Give every entry again, exactly as it stands.

++++++++

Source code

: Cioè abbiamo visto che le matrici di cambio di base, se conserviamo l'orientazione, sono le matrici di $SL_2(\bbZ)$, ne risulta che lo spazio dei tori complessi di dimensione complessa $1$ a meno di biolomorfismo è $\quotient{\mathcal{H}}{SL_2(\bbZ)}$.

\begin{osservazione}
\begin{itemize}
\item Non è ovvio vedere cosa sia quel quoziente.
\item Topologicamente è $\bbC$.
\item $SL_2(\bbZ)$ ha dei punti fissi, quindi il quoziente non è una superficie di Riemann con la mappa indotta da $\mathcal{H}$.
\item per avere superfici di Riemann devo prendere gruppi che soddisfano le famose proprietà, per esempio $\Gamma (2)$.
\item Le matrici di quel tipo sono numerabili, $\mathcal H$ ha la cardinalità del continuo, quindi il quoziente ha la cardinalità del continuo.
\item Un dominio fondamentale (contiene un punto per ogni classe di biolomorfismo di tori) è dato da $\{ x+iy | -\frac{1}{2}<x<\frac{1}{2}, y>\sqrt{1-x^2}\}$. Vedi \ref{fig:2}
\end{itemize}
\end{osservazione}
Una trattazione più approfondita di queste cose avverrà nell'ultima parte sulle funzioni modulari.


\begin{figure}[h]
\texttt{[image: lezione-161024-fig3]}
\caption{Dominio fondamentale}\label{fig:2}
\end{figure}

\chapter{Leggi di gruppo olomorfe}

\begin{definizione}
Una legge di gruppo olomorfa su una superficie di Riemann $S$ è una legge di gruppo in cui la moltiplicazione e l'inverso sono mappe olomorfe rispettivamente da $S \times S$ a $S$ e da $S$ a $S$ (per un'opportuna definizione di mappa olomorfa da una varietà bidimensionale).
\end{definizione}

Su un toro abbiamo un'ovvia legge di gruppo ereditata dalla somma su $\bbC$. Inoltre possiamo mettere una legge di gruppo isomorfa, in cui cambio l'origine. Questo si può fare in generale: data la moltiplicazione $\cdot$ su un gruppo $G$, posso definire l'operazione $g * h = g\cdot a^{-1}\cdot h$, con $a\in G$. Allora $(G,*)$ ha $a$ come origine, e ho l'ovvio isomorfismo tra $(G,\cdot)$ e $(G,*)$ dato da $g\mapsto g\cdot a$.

++++++++

(Exercise output)
Source code

: Cioè abbiamo visto che le matrici di cambio di base, se conserviamo l'orientazione, sono le matrici di $SL_2(\bbZ)$, ne risulta che lo spazio dei tori complessi di dimensione complessa $1$ a meno di biolomorfismo è $\quotient{\mathcal{H}}{SL_2(\bbZ)}$.

\begin{osservazione}
\begin{itemize}
\item Non è ovvio vedere cosa sia quel quoziente.
\item Topologicamente è $\bbC$.
\item $SL_2(\bbZ)$ ha dei punti fissi, quindi il quoziente non è una superficie di Riemann con la mappa indotta da $\mathcal{H}$.
\item per avere superfici di Riemann devo prendere gruppi che soddisfano le famose proprietà, per esempio $\Gamma (2)$.
\item Le matrici di quel tipo sono numerabili, $\mathcal H$ ha la cardinalità del continuo, quindi il quoziente ha la cardinalità del continuo.
\item Un dominio fondamentale (contiene un punto per ogni classe di biolomorfismo di tori) è dato da $\{ x+iy | -\frac{1}{2}<x<\frac{1}{2}, y>\sqrt{1-x^2}\}$. Vedi \ref{fig:2}
\end{itemize}
\end{osservazione}
Una trattazione più approfondita di queste cose avverrà nell'ultima parte sulle funzioni modulari.


\begin{figure}[h]
\texttt{[image: lezione-161024-fig3]}
\caption{Dominio fondamentale}\label{fig:2}
\end{figure}

\chapter{Leggi di gruppo olomorfe}

\begin{definizione}
Una legge di gruppo olomorfa su una superficie di Riemann $S$ è una legge di gruppo in cui la moltiplicazione e l'inverso sono mappe olomorfe rispettivamente da $S \times S$ a $S$ e da $S$ a $S$ (per un'opportuna definizione di mappa olomorfa da una varietà bidimensionale).
\end{definizione}

Su un toro abbiamo un'ovvia legge di gruppo ereditata dalla somma su $\bbC$. Inoltre possiamo mettere una legge di gruppo isomorfa, in cui cambio l'origine. Questo si può fare in generale: data la moltiplicazione $\cdot$ su un gruppo $G$, posso definire l'operazione $g * h = g\cdot a^{-1}\cdot h$, con $a\in G$. Allora $(G,*)$ ha $a$ come origine, e ho l'ovvio isomorfismo tra $(G,\cdot)$ e $(G,*)$ dato da $g\mapsto g\cdot a$.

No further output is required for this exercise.